What you need to do:
From the first line of the listing below to the line with "[LEAVE OF ABSENCE](#debate-27)", print each line exactly, and nothing more. Leave out the pictures.
=-=-=-=-=
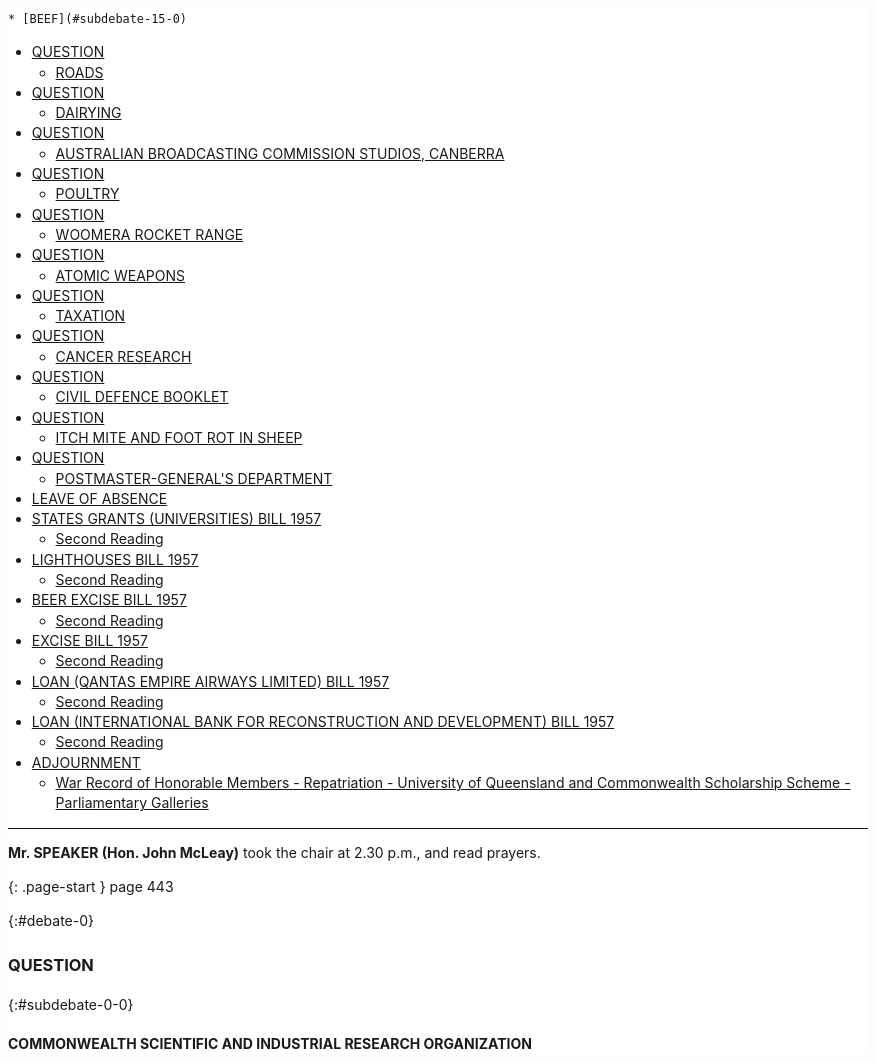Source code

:     * [BEEF](#subdebate-15-0)
* [QUESTION](#debate-16)
    * [ROADS](#subdebate-16-0)
* [QUESTION](#debate-17)
    * [DAIRYING](#subdebate-17-0)
* [QUESTION](#debate-18)
    * [AUSTRALIAN BROADCASTING COMMISSION STUDIOS, CANBERRA](#subdebate-18-0)
* [QUESTION](#debate-19)
    * [POULTRY](#subdebate-19-0)
* [QUESTION](#debate-20)
    * [WOOMERA ROCKET RANGE](#subdebate-20-0)
* [QUESTION](#debate-21)
    * [ATOMIC WEAPONS](#subdebate-21-0)
* [QUESTION](#debate-22)
    * [TAXATION](#subdebate-22-0)
* [QUESTION](#debate-23)
    * [CANCER RESEARCH](#subdebate-23-0)
* [QUESTION](#debate-24)
    * [CIVIL DEFENCE BOOKLET](#subdebate-24-0)
* [QUESTION](#debate-25)
    * [ITCH MITE AND FOOT ROT IN SHEEP](#subdebate-25-0)
* [QUESTION](#debate-26)
    * [POSTMASTER-GENERAL'S DEPARTMENT](#subdebate-26-0)
* [LEAVE OF ABSENCE](#debate-27)
* [STATES GRANTS (UNIVERSITIES) BILL 1957](#debate-28)
    * [Second Reading](#subdebate-28-0)
* [LIGHTHOUSES BILL 1957](#debate-29)
    * [Second Reading](#subdebate-29-0)
* [BEER EXCISE BILL 1957](#debate-30)
    * [Second Reading](#subdebate-30-0)
* [EXCISE BILL 1957](#debate-31)
    * [Second Reading](#subdebate-31-0)
* [LOAN (QANTAS EMPIRE AIRWAYS LIMITED) BILL 1957](#debate-32)
    * [Second Reading](#subdebate-32-0)
* [LOAN (INTERNATIONAL BANK FOR RECONSTRUCTION AND DEVELOPMENT) BILL 1957](#debate-33)
    * [Second Reading](#subdebate-33-0)
* [ADJOURNMENT](#debate-34)
    * [War Record of Honorable Members - Repatriation - University of Queensland and Commonwealth Scholarship Scheme - Parliamentary Galleries](#subdebate-34-0)


----


 **Mr. SPEAKER (Hon. John McLeay)** took the chair at 2.30 p.m., and read prayers. 

{: .page-start }
page 443

{:#debate-0}
### QUESTION

{:#subdebate-0-0}
#### COMMONWEALTH SCIENTIFIC AND INDUSTRIAL RESEARCH ORGANIZATION
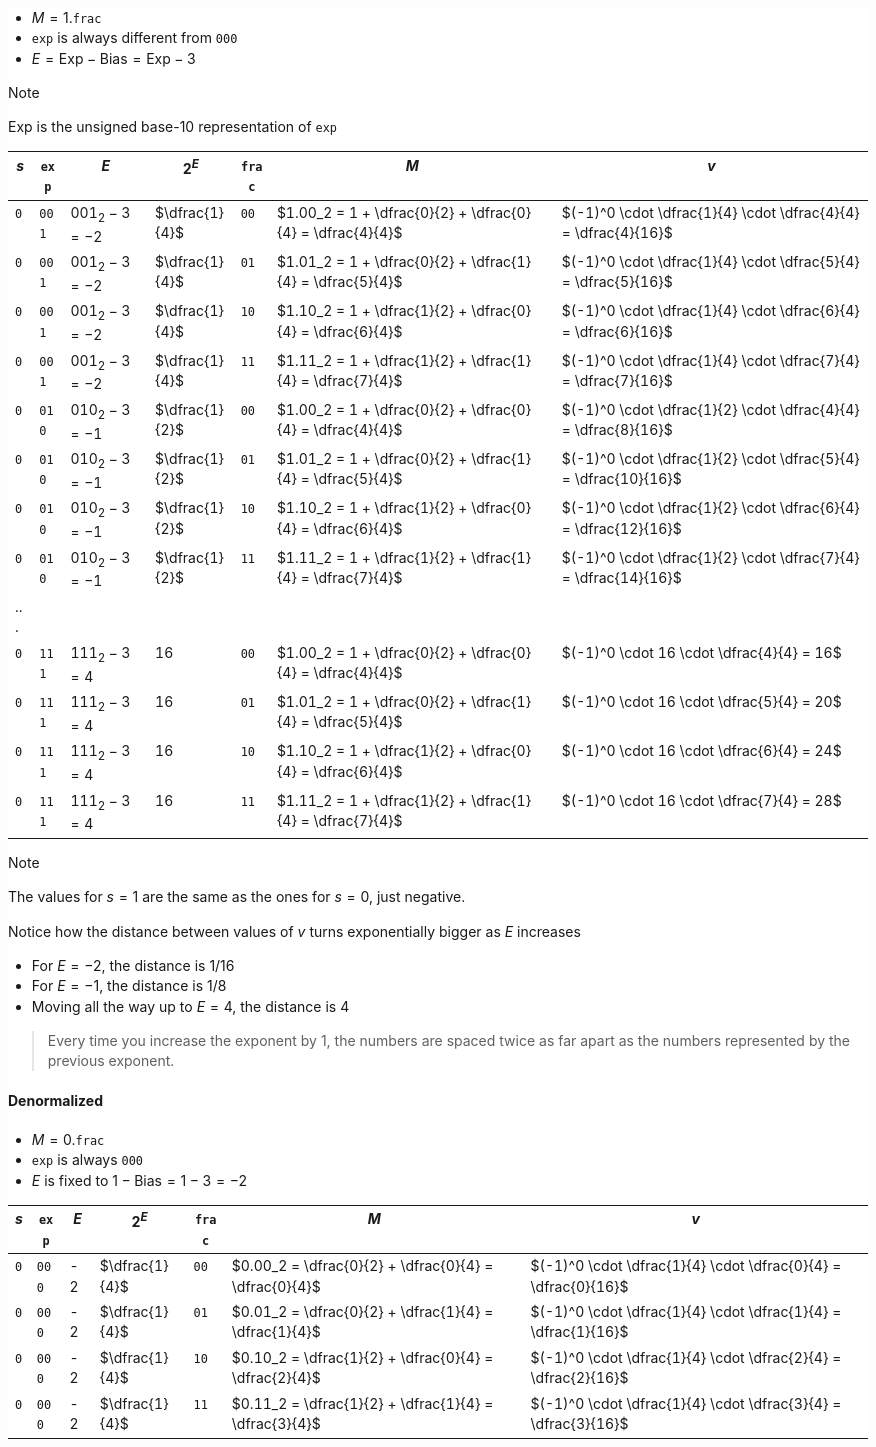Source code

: - $M = 1.$`frac`
- `exp` is always different from `000`
- $E = \text{Exp} - \text{Bias} = \text{Exp} - 3$

> [!note]
> $\text{Exp}$ is the unsigned base-10 representation of `exp`

| $s$ | `exp` | $E$              | $2^E$          | `frac` | $M$                                                       | $v$                                                             |
| --- | ----- | ---------------- | -------------- | ------ | --------------------------------------------------------- | --------------------------------------------------------------- |
| `0` | `001` | $001_2 - 3 = -2$ | $\dfrac{1}{4}$ | `00`   | $1.00_2 = 1 + \dfrac{0}{2} + \dfrac{0}{4} = \dfrac{4}{4}$ | $(-1)^0 \cdot \dfrac{1}{4} \cdot \dfrac{4}{4} = \dfrac{4}{16}$  |
| `0` | `001` | $001_2 - 3 = -2$ | $\dfrac{1}{4}$ | `01`   | $1.01_2 = 1 + \dfrac{0}{2} + \dfrac{1}{4} = \dfrac{5}{4}$ | $(-1)^0 \cdot \dfrac{1}{4} \cdot \dfrac{5}{4} = \dfrac{5}{16}$  |
| `0` | `001` | $001_2 - 3 = -2$ | $\dfrac{1}{4}$ | `10`   | $1.10_2 = 1 + \dfrac{1}{2} + \dfrac{0}{4} = \dfrac{6}{4}$ | $(-1)^0 \cdot \dfrac{1}{4} \cdot \dfrac{6}{4} = \dfrac{6}{16}$  |
| `0` | `001` | $001_2 - 3 = -2$ | $\dfrac{1}{4}$ | `11`   | $1.11_2 = 1 + \dfrac{1}{2} + \dfrac{1}{4} = \dfrac{7}{4}$ | $(-1)^0 \cdot \dfrac{1}{4} \cdot \dfrac{7}{4} = \dfrac{7}{16}$  |
| `0` | `010` | $010_2 - 3 = -1$ | $\dfrac{1}{2}$ | `00`   | $1.00_2 = 1 + \dfrac{0}{2} + \dfrac{0}{4} = \dfrac{4}{4}$ | $(-1)^0 \cdot \dfrac{1}{2} \cdot \dfrac{4}{4} = \dfrac{8}{16}$  |
| `0` | `010` | $010_2 - 3 = -1$ | $\dfrac{1}{2}$ | `01`   | $1.01_2 = 1 + \dfrac{0}{2} + \dfrac{1}{4} = \dfrac{5}{4}$ | $(-1)^0 \cdot \dfrac{1}{2} \cdot \dfrac{5}{4} = \dfrac{10}{16}$ |
| `0` | `010` | $010_2 - 3 = -1$ | $\dfrac{1}{2}$ | `10`   | $1.10_2 = 1 + \dfrac{1}{2} + \dfrac{0}{4} = \dfrac{6}{4}$ | $(-1)^0 \cdot \dfrac{1}{2} \cdot \dfrac{6}{4} = \dfrac{12}{16}$ |
| `0` | `010` | $010_2 - 3 = -1$ | $\dfrac{1}{2}$ | `11`   | $1.11_2 = 1 + \dfrac{1}{2} + \dfrac{1}{4} = \dfrac{7}{4}$ | $(-1)^0 \cdot \dfrac{1}{2} \cdot \dfrac{7}{4} = \dfrac{14}{16}$ |
| ... |       |                  |                |        |                                                           |                                                                 |
| `0` | `111` | $111_2 - 3 = 4$  | 16             | `00`   | $1.00_2 = 1 + \dfrac{0}{2} + \dfrac{0}{4} = \dfrac{4}{4}$ | $(-1)^0 \cdot 16 \cdot \dfrac{4}{4} = 16$                       |
| `0` | `111` | $111_2 - 3 = 4$  | 16             | `01`   | $1.01_2 = 1 + \dfrac{0}{2} + \dfrac{1}{4} = \dfrac{5}{4}$ | $(-1)^0 \cdot 16 \cdot \dfrac{5}{4} = 20$                       |
| `0` | `111` | $111_2 - 3 = 4$  | 16             | `10`   | $1.10_2 = 1 + \dfrac{1}{2} + \dfrac{0}{4} = \dfrac{6}{4}$ | $(-1)^0 \cdot 16 \cdot \dfrac{6}{4} = 24$                       |
| `0` | `111` | $111_2 - 3 = 4$  | 16             | `11`   | $1.11_2 = 1 + \dfrac{1}{2} + \dfrac{1}{4} = \dfrac{7}{4}$ | $(-1)^0 \cdot 16 \cdot \dfrac{7}{4} = 28$                       |

> [!note]
> The values for $s = 1$ are the same as the ones for $s = 0$, just negative.

Notice how the distance between values of $v$  turns exponentially bigger as $E$ increases

- For $E = -2$, the distance is 1/16
- For $E = -1$, the distance is 1/8
- Moving all the way up to $E = 4$, the distance is 4

> Every time you increase the exponent by 1, the numbers are spaced twice as far apart as the numbers represented by the previous exponent.

#### Denormalized

- $M = 0.$`frac`
- `exp` is always `000`
- $E$ is fixed to $1 - \text{Bias} = 1 - 3 = -2$

| $s$ | `exp` | $E$ | $2^E$          | `frac` | $M$                                                   | $v$                                                             |
| --- | ----- | --- | -------------- | ------ | ----------------------------------------------------- | --------------------------------------------------------------- |
| `0` | `000` | -2  | $\dfrac{1}{4}$ | `00`   | $0.00_2 = \dfrac{0}{2} + \dfrac{0}{4} = \dfrac{0}{4}$ | $(-1)^0 \cdot \dfrac{1}{4} \cdot \dfrac{0}{4} = \dfrac{0}{16}$  |
| `0` | `000` | -2  | $\dfrac{1}{4}$ | `01`   | $0.01_2 = \dfrac{0}{2} + \dfrac{1}{4} = \dfrac{1}{4}$ | $(-1)^0 \cdot \dfrac{1}{4} \cdot  \dfrac{1}{4} = \dfrac{1}{16}$ |
| `0` | `000` | -2  | $\dfrac{1}{4}$ | `10`   | $0.10_2 = \dfrac{1}{2} + \dfrac{0}{4} = \dfrac{2}{4}$ | $(-1)^0 \cdot \dfrac{1}{4} \cdot  \dfrac{2}{4} = \dfrac{2}{16}$ |
| `0` | `000` | -2  | $\dfrac{1}{4}$ | `11`   | $0.11_2 = \dfrac{1}{2} + \dfrac{1}{4} = \dfrac{3}{4}$ | $(-1)^0 \cdot \dfrac{1}{4} \cdot  \dfrac{3}{4} = \dfrac{3}{16}$ |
=-=-=-=-=
Written answer:
Source code

:     * [BEEF](#subdebate-15-0)
* [QUESTION](#debate-16)
    * [ROADS](#subdebate-16-0)
* [QUESTION](#debate-17)
    * [DAIRYING](#subdebate-17-0)
* [QUESTION](#debate-18)
    * [AUSTRALIAN BROADCASTING COMMISSION STUDIOS, CANBERRA](#subdebate-18-0)
* [QUESTION](#debate-19)
    * [POULTRY](#subdebate-19-0)
* [QUESTION](#debate-20)
    * [WOOMERA ROCKET RANGE](#subdebate-20-0)
* [QUESTION](#debate-21)
    * [ATOMIC WEAPONS](#subdebate-21-0)
* [QUESTION](#debate-22)
    * [TAXATION](#subdebate-22-0)
* [QUESTION](#debate-23)
    * [CANCER RESEARCH](#subdebate-23-0)
* [QUESTION](#debate-24)
    * [CIVIL DEFENCE BOOKLET](#subdebate-24-0)
* [QUESTION](#debate-25)
    * [ITCH MITE AND FOOT ROT IN SHEEP](#subdebate-25-0)
* [QUESTION](#debate-26)
    * [POSTMASTER-GENERAL'S DEPARTMENT](#subdebate-26-0)
* [LEAVE OF ABSENCE](#debate-27)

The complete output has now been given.